Turnage presented the Veritas contract to the UMC board, which approved it.
Corbett Price installed his wife as Veritas president. She then brought on her cousin, David, to manage UMC.
Capitalizing on political connections and installing family members doesn’t disqualify Veritas, but it doesn’t instill confidence either. UMC’s chief medical officer, Dr. Julian Craig, last week charged Veritas with “mismanagement and malfeasance.” Veritas’ detailed response called his charges false.
On the surface, UMC shows well. Last Thursday David Boucree gave me a tour of the hospital, on Southern Avenue bordering Prince George's County. It’s in much better shape that the last times I visited a few years ago. The elevators worked, the floors were shined, the emergency department was bustling, and the nursing facility’s social room appeared to be well-organized.
Boucree has worked in corporate management for the last 36 years -- “from space to parking meters.” But no health care or hospitals.
“I saw it as a challenge,” Boucree tells me. “A way of giving back.”
He declined to divulge his compensation to me but told the Council his annual salary was $210,000.
Now the D.C. Council is poised to vote on the Veritas contract extension. Health committee Chair Vince Gray would like to use UMC’s failures to beat up Bowser, who he might challenge for mayor next year. But Gray has to share the responsibility. Huron, the consultant before Veritas, came in under his watch.
Says Elissa Silverman: “Everyone’s guilty.”
“Besides,” Corbett Price says, "the doctors and nurses there now were there in the Gray administration.”

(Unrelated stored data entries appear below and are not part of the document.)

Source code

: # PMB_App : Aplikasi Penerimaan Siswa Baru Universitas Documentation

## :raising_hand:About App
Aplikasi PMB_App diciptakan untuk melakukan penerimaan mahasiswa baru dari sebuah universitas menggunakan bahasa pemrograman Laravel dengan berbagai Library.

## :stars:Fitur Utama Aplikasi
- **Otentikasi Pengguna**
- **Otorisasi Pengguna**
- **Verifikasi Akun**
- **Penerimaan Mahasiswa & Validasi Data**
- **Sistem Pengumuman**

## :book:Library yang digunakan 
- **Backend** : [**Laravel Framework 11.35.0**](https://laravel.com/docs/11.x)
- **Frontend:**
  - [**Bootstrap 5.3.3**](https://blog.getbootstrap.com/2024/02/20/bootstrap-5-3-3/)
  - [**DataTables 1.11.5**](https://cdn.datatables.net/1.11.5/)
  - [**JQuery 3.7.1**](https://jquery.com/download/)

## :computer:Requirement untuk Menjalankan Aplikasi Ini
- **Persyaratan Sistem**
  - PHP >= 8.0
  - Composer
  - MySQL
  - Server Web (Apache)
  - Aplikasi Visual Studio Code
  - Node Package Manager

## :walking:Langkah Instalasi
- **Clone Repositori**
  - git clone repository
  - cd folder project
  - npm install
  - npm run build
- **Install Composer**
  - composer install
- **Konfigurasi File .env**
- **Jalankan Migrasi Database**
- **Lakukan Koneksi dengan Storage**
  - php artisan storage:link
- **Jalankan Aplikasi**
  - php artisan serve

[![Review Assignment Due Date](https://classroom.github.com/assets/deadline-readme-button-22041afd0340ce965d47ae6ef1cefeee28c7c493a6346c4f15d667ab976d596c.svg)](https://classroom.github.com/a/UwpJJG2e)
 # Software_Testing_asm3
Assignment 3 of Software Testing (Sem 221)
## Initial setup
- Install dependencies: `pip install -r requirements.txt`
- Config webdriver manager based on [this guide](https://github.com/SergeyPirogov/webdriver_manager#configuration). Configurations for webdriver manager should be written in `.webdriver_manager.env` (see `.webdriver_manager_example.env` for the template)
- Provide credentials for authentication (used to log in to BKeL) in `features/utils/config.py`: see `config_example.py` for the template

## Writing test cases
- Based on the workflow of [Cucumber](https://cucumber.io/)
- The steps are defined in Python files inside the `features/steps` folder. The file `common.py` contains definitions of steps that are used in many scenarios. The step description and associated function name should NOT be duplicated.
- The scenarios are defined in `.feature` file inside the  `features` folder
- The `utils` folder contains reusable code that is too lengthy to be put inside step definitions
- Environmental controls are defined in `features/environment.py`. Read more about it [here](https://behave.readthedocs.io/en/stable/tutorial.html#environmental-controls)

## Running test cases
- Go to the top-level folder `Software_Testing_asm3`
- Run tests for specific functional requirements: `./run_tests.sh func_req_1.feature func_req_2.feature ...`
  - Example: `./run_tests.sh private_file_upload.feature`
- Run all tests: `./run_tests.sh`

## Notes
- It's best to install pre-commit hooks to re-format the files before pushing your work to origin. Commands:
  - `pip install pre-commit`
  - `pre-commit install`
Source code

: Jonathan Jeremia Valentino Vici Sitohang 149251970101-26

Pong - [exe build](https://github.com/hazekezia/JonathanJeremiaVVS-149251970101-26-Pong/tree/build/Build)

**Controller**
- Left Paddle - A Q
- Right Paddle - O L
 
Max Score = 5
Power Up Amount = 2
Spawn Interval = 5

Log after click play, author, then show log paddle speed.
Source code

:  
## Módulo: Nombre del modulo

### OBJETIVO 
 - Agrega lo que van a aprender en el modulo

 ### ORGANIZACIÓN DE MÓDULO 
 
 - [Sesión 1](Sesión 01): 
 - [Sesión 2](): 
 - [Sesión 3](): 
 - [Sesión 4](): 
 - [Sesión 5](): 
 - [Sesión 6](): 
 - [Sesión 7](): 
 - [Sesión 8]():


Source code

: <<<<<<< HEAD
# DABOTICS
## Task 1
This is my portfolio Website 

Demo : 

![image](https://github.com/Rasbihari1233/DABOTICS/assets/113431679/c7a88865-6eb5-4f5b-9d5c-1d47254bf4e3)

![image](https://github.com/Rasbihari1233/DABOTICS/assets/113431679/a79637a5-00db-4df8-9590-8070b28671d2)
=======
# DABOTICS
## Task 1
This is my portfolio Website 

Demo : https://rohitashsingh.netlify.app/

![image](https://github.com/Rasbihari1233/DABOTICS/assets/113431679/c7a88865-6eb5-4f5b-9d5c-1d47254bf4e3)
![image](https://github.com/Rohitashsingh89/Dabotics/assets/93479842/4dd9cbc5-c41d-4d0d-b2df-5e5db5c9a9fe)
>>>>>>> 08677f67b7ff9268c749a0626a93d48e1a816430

Veritas and UMC are in talks with the GW Medical Faulty Associates to take over its emergency room, which could be a move forward. But UMC’s efforts in the past to partner with Medstar failed.
What’s next?
The District has invested $316.8 million in capital and operating funds since 2007, according to the chief financial officer. It might make fiscal sense to close UMC, but not having a hospital east of the Anacostia River is not politically possible.
Bowser is developing a plan to build a new hospital on the St. Elizabeth’s campus for $330 million. Even that’s problematic, because it still leaves open the question of whether a successful hospital group like Johns Hopkins or Medstar would agree to operate a facility on the city’s east side.
“Even if the District serves up a brand-new facility,” one Council member says, “the hospital company is not assured of making the financial side work.”
Turnage says he sees the problem and a way forward.
“No big hospital with the preponderance of patients under Medicaid and Medicare can survive financially,” he says, “and that’s the situation right now.
“But,” he predicts, “there’s potential for success if there’s gentrification.”
In other words, a hospital for poor people can work, once more white people move into the neighborhood. Perhaps. But it certainly doesn’t help D.C. residents who still rely on UMC -- and will for years go come.